Hi!
I'm currently working on ingesting log data from Azure Event Hubs into Databricks. Initially, I was using a managed Databricks workspace, which couldn't access Event Hubs over a private endpoint. To resolve this, our DevOps team provisioned a VNet-injected workspace within the same virtual network as Event Hubs. This allowed successful ingestion, but only when using classic compute. Unfortunately, serverless compute still doesn't support this private endpoint setup.
Has anyone found a workaround for using serverless compute with Event Hubs over private endpoints? Or is classic compute the only viable option in this scenario?
Below is the DLT pipeline code that I am using:
@dlt.table(
name="poc_event_hub_process",
comment="Raw ingestion from Event Hubs/Kafka into bronze layer",
table_properties={"quality": "bronze", "delta.enableChangeDataFeed": "true"}
)
def poc_event_hub_process():
df = (spark.readStream
.format("kafka")
.option("kafka.bootstrap.servers", bootstrap_servers)
.option("subscribe", event_hub)
.option("kafka.security.protocol", "SASL_SSL")
.option("kafka.sasl.mechanism", "PLAIN")
.option("kafka.sasl.jaas.config",
f'kafkashaded.org.apache.kafka.common.security.plain.PlainLoginModule required username="{sasl_username}" password="{sasl_password}";')

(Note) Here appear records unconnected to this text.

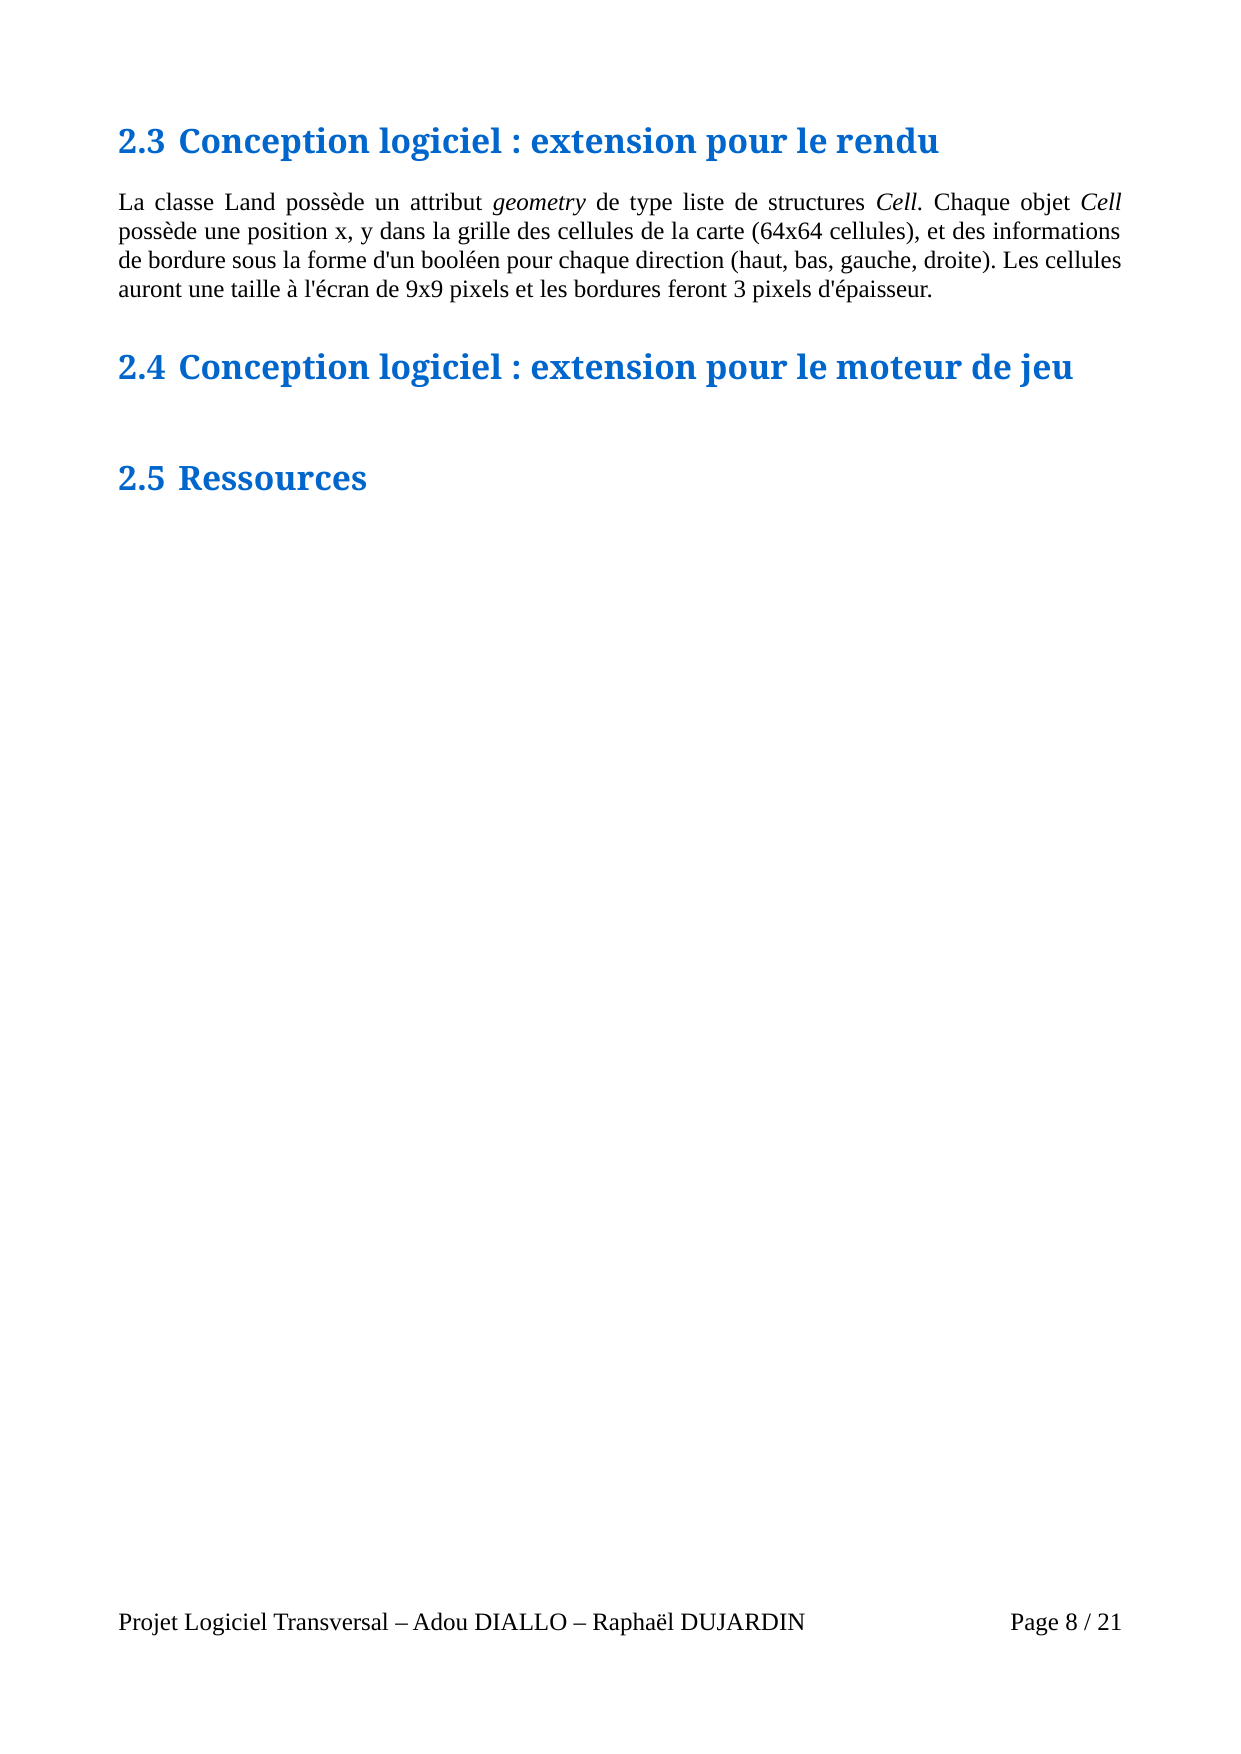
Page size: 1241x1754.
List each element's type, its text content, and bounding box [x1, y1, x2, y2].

subtitle Conception logiciel : extension pour le moteur de jeu [118, 344, 1122, 389]
subtitle Ressources [118, 454, 1122, 500]
subtitle Conception logiciel : extension pour le rendu [118, 118, 1122, 164]
text La classe Land possède un attribut geometry de type liste de structures Cell. Chaque objet Cell possède une position x, y dans la grille des cellules de la carte (64x64 cellules), et des informations de bordure sous la forme d'un booléen pour chaque direction (haut, bas, gauche, droite). Les cellules auront une taille à l'écran de 9x9 pixels et les bordures feront 3 pixels d'épaisseur. [118, 187, 1122, 302]
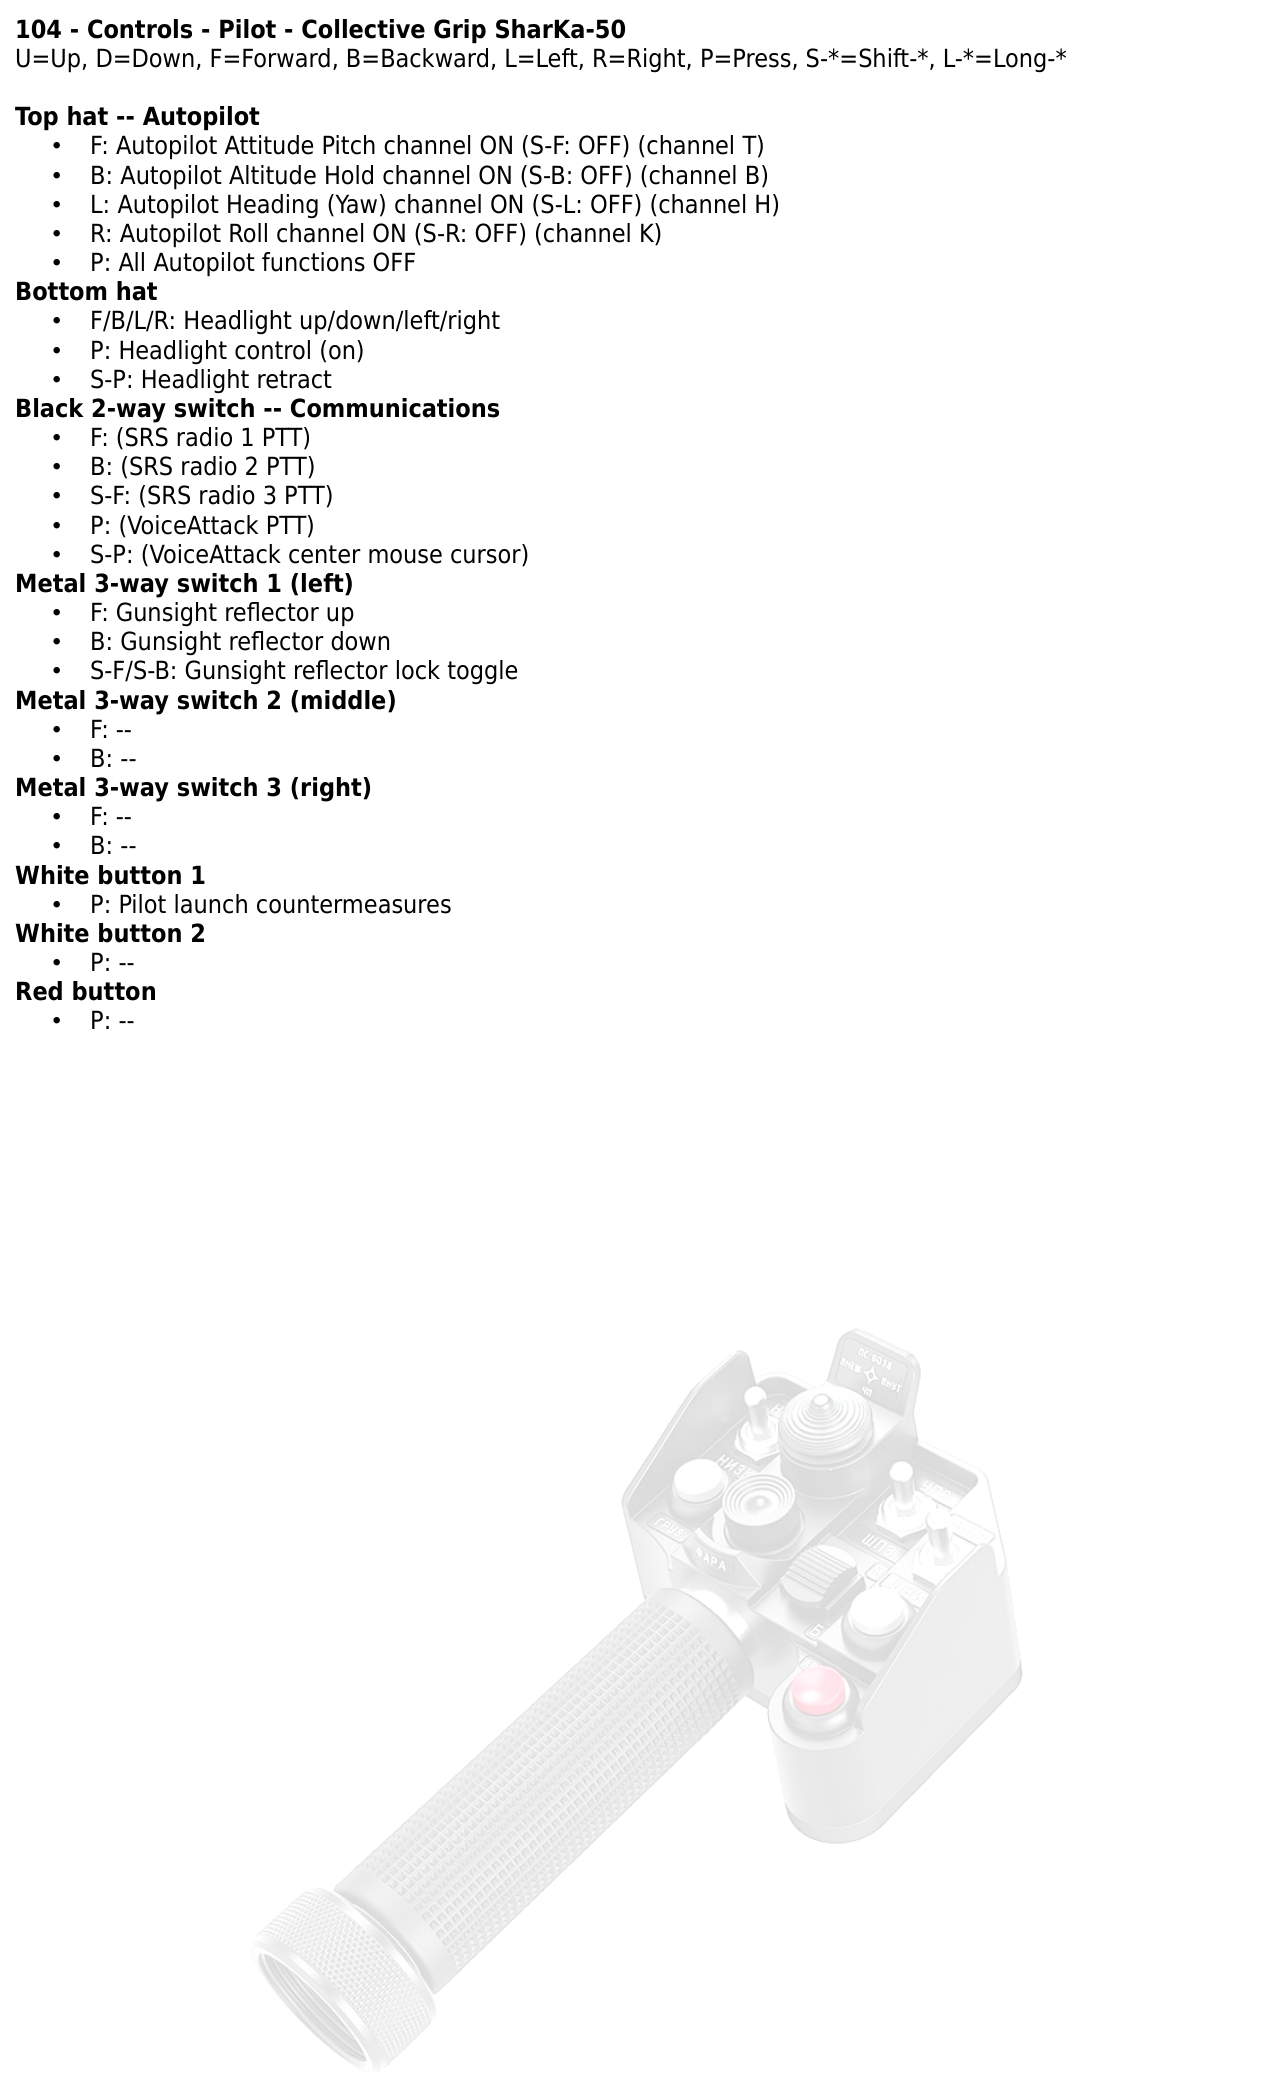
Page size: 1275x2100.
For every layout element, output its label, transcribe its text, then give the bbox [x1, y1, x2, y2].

list S-P: Headlight retract [52, 365, 1260, 394]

.option("failOnDataLoss", "false")
.option("startingOffsets", "earliest")
.load()
)
df = df.withColumn('value', col("value").cast("string"))
return df.withColumn("value", from_json(col("value"), json_schema))
This is the error that I get when I change the compute to Serverless in the DLT pipeline settings:
terminated with exception: kafkashaded.org.apache.kafka.common.errors.TimeoutException: Timed out waiting for a node assignment. Call: describeTopics
It seems like the connection is not being established, is there something that can be done to resolve this?
I'd appreciate any insights or experiences from others who've tackled similar setups, especially if you've managed to get serverless compute to ingest from EH. Thanks in advance!